◆ **Action item**
Wherever an image appears in the entries, drop it and reproduce everything else exactly.

·····

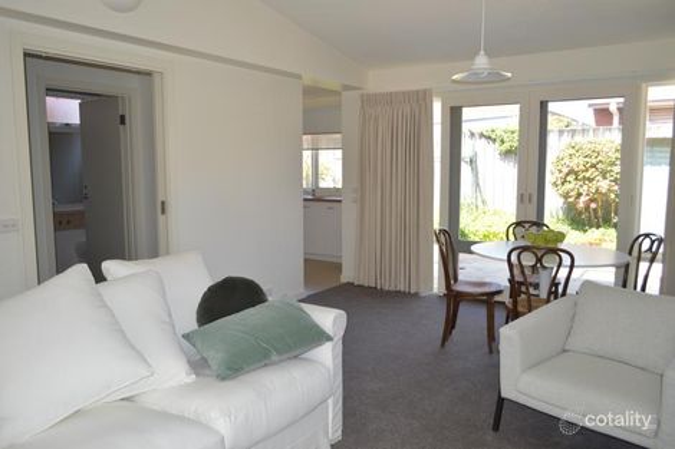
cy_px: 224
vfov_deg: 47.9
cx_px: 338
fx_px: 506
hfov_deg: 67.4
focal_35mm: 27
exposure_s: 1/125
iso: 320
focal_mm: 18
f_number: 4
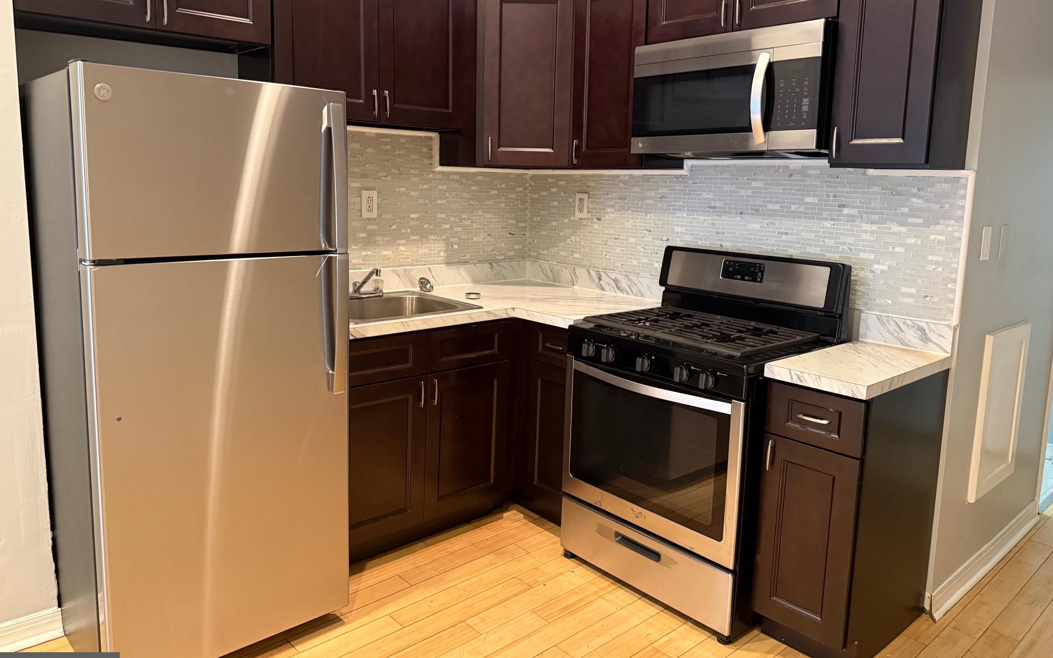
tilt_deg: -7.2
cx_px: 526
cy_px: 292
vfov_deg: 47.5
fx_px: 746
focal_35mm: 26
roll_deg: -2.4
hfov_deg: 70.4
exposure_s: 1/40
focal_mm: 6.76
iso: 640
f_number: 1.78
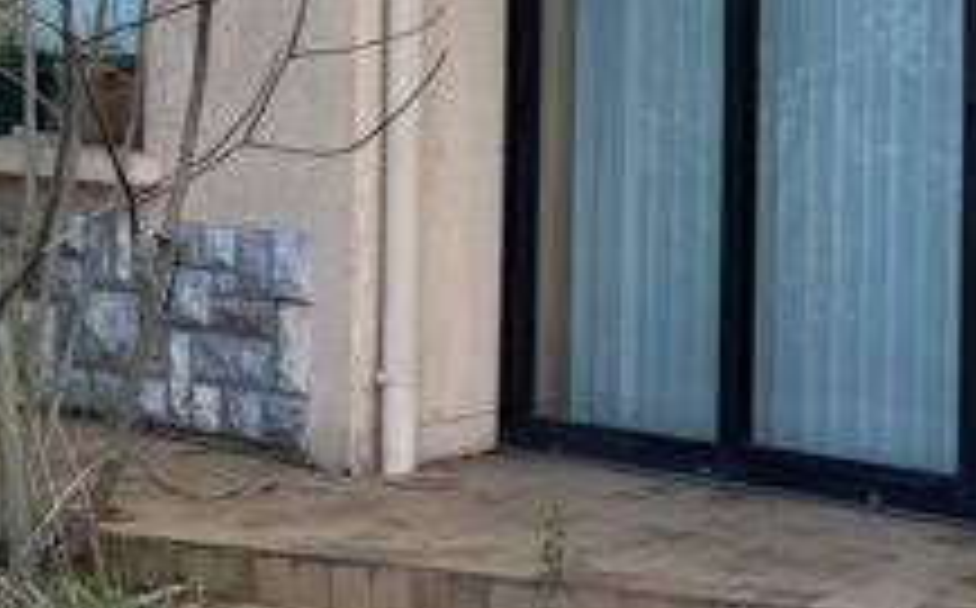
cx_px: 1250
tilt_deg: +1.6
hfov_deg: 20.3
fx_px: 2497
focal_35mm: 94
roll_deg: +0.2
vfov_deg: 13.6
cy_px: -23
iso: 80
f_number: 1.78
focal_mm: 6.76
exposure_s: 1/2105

·····

◆ **Task result**
cy_px: 224
vfov_deg: 47.9
cx_px: 338
fx_px: 506
hfov_deg: 67.4
focal_35mm: 27
exposure_s: 1/125
iso: 320
focal_mm: 18
f_number: 4
tilt_deg: -7.2
cx_px: 526
cy_px: 292
vfov_deg: 47.5
fx_px: 746
focal_35mm: 26
roll_deg: -2.4
hfov_deg: 70.4
exposure_s: 1/40
focal_mm: 6.76
iso: 640
f_number: 1.78
cx_px: 1250
tilt_deg: +1.6
hfov_deg: 20.3
fx_px: 2497
focal_35mm: 94
roll_deg: +0.2
vfov_deg: 13.6
cy_px: -23
iso: 80
f_number: 1.78
focal_mm: 6.76
exposure_s: 1/2105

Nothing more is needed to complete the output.